Let's try a little thought experiment. Let's imagine that America has oil reserves greater than Saudi Arabia.
Furthermore, let's imagine that to extract and transport that oil would employ tens of thousands if not hundreds of thousands of hard-working Americans. And let's imagine that many of these workers had specialized skills – not "higher education" – and commanded paychecks in excess of $100,000 per year.
Finally, let's imagine that the oil that is extracted and sold is limited to the American market – and sold at a 20 percent discount to the world price.
Do you see what I see? Do you see the biggest economic boom in America's history?
Do you see new products and services of all kinds springing up to serve these new workers and their industry? Do you see housing revived? Do you see a new generation of American manufacturers, developing the finest products in the world and providing excellent, living-wage jobs and benefits to modestly skilled workers?
Do you see intact families that are economically secure? Do you see the demise of welfare and economic dependency, that accompanies a booming jobs market?
Of course – all of this is just a dream – isn't it?
The rest of what we've just imagined is a dream in the minds of conservatives and entrepreneurs. But is it a dream – or a nightmare – for the political left in America?

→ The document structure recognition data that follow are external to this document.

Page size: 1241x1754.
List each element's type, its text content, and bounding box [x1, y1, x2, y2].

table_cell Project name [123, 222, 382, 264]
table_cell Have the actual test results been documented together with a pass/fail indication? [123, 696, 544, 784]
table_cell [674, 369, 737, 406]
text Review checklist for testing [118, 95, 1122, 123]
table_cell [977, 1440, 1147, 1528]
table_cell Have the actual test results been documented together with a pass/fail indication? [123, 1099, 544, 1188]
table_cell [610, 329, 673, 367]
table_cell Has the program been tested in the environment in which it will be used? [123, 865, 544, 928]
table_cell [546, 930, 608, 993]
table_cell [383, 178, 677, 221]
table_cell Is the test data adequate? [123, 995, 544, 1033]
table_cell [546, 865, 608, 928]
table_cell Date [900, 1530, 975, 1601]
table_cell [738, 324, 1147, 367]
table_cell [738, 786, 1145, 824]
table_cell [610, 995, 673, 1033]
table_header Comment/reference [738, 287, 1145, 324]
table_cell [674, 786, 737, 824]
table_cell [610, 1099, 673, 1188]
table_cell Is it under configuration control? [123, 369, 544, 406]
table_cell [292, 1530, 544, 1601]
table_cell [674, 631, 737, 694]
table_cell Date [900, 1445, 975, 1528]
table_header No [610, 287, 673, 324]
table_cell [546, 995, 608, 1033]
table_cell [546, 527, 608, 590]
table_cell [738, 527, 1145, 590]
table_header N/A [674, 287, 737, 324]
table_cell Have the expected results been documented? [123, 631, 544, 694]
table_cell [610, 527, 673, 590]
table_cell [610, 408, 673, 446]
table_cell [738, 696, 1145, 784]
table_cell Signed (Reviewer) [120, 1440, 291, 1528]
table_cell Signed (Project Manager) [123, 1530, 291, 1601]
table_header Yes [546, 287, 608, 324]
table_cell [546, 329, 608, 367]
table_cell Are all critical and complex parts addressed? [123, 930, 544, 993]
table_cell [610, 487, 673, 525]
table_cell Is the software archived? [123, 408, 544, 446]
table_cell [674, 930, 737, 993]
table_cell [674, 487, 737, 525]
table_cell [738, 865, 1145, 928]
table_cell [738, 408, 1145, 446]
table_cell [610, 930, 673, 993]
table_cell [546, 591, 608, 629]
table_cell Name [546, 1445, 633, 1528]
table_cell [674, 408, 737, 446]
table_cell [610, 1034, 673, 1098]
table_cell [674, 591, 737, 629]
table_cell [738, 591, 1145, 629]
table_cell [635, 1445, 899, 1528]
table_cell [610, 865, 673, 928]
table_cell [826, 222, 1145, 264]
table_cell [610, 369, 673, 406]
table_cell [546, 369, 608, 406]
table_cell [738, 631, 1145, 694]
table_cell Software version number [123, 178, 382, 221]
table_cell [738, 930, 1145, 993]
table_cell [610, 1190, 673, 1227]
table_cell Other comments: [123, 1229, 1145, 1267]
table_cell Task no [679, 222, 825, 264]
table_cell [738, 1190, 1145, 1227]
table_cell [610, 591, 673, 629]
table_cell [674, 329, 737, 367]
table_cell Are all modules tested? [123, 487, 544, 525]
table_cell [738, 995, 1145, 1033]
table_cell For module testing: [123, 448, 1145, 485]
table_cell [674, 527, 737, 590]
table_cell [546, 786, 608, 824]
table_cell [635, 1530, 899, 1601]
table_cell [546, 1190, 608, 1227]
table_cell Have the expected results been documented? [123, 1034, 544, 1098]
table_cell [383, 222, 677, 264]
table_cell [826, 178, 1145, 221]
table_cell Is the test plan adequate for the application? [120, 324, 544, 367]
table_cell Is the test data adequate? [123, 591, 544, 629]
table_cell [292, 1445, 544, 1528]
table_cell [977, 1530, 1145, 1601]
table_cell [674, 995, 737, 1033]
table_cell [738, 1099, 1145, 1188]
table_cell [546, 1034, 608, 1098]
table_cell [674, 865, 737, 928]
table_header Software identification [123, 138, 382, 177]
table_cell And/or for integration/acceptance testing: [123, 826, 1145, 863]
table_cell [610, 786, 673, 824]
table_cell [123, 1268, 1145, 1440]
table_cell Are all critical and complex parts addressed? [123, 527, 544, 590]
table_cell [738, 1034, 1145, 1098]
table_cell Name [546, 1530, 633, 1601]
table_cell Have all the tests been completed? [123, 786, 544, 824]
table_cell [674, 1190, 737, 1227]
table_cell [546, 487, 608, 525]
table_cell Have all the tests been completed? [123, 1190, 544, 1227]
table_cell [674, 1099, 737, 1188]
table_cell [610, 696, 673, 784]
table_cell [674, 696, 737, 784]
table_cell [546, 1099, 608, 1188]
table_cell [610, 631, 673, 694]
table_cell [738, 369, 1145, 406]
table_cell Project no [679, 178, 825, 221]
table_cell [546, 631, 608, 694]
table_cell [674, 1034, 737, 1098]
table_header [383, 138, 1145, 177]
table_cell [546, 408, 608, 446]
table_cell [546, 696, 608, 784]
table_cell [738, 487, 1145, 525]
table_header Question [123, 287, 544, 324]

Ask yourself why this dream doesn't resonate with the Democrats – almost all of whom left the House of Representatives during the reading of the U.S. Constitution.
Ask yourself why – with global warming exposed as a monumental fraud upon humanity – the left wants no part of extracting America's oil and using it for the benefit of America's people.
The left says they want lower unemployment. The left says they want to help ordinary, hard-working families. The left says they want to help the poor.
So why isn't America extracting this oil?